A SAFE is neither traditional equity nor traditional debt. It’s a contractual right to receive equity in the future. Because it has no repayment obligation and accrues no interest, it doesn’t appear as debt on your balance sheet. It sits in a separate line item on the cap table until it converts.
What happens to a SAFE if the company never raises a priced round?
If the company is sold or dissolves before raising a priced round, most SAFE agreements include a “liquidity event” provision. In a sale, the SAFE investor typically receives either the investment back or their pro-rata share of proceeds based on their cap, whichever is greater. If the company simply winds down with no assets, SAFE holders may lose their investment entirely, as they have no debt priority.
How is a SAFE taxed?
SAFEs are complex from a tax perspective.

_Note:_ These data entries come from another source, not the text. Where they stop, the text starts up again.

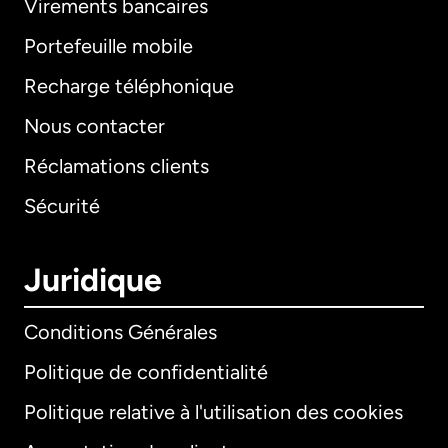
Virements bancaires
Portefeuille mobile
Recharge téléphonique
Nous contacter
Réclamations clients
Sécurité
Juridique
Conditions Générales
Politique de confidentialité
Politique relative à l'utilisation des cookies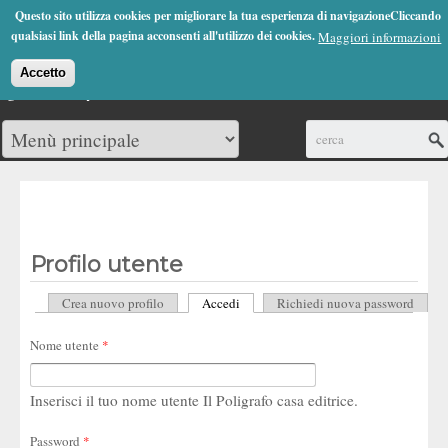
Jump to Navigation
Questo sito utilizza cookies per migliorare la tua esperienza di navigazioneCliccando
(0)
qualsiasi link della pagina acconsenti all'utilizzo dei cookies.
Maggiori informazioni
Accetto
Cerca
Profilo utente
Crea nuovo profilo
Accedi
(scheda attiva)
Richiedi nuova password
Schede primarie
Nome utente
*
Inserisci il tuo nome utente Il Poligrafo casa editrice.
Password
*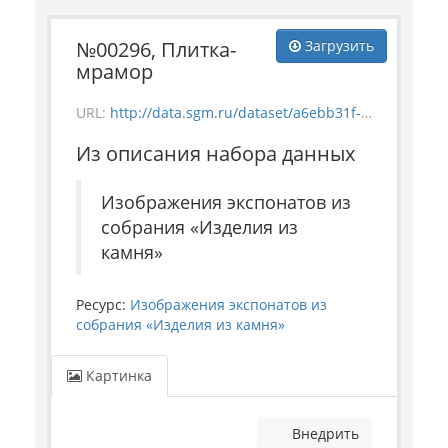
№00296, Плитка-
Загрузить
мрамор
URL:
http://data.sgm.ru/dataset/a6ebb31f-9dc9-4808-b7ac-da3eec9340a6/resource/19764475-47f0-410c-92cd-35fd7878b5bb/download/stoneproduct_296.jpg
Из описания набора данных
Изображения экспонатов из
собрания «Изделия из
камня»
Ресурс:
Изображения экспонатов из
собрания «Изделия из камня»
Картинка
Внедрить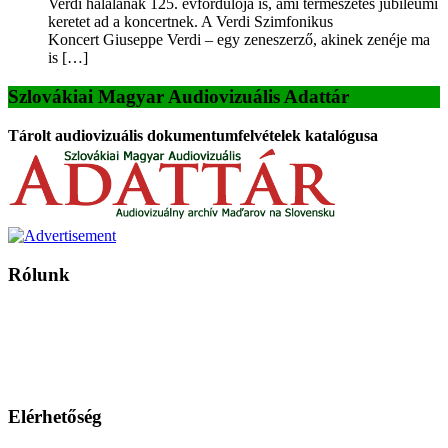
Verdi halálának 125. évfordulója is, ami természetes jubileumi
keretet ad a koncertnek. A Verdi Szimfonikus
Koncert Giuseppe Verdi – egy zeneszerző, akinek zenéje ma
is […]
Szlovákiai Magyar Audiovizuális Adattár
Tárolt audiovizuális dokumentumfelvételek katalógusa
Rólunk
A Magyar Iskola a szlovákiai magyar iskolák, tanárok, szülők és
persze a diákok fóruma
Ezen az oldalon esetenként olyan írások jelennek meg, amelyek a hagyományos iskolafelfogástól eltérő
mintákat népszerűsítenek. Ennek következtében előfordulhat, hogy az idetévedő kiskorú felhasználók
látóköre gyorsabban szélesedik, mint azt a szülők esetleg szeretnék.
Elérhetőség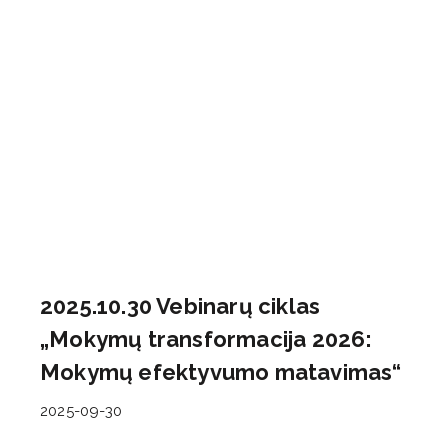
2025.10.30 Vebinarų ciklas
„Mokymų transformacija 2026:
Mokymų efektyvumo matavimas“
2025-09-30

For the company, the initial investment is typically not taxable income. For the investor, the tax event generally occurs at conversion or at exit. SAFEs can trigger qualified small business stock (QSBS) treatment under Section 1202 if certain criteria are met, which could allow investors to exclude up to $10M in gains. Consult a tax advisor before issuing or accepting a SAFE.
Can founders put a SAFE into a company and raise it themselves?
Yes. It’s also possible for founders to invest in their own company via a SAFE before outside investors come in, though this should be structured carefully to avoid later cap table complications. More commonly, SAFEs are used to bring in outside capital from angels, friends and family, or early-stage funds.
How many SAFEs can a company issue?
There is no legal limit on the number of SAFEs a company can issue. However, issuing many SAFEs with different terms creates complexity at conversion and can make your cap table difficult to manage. Keeping SAFE rounds consolidated with clear, consistent terms is strongly advisable. Investors looking at your Series A will scrutinize all outstanding SAFEs before proceeding.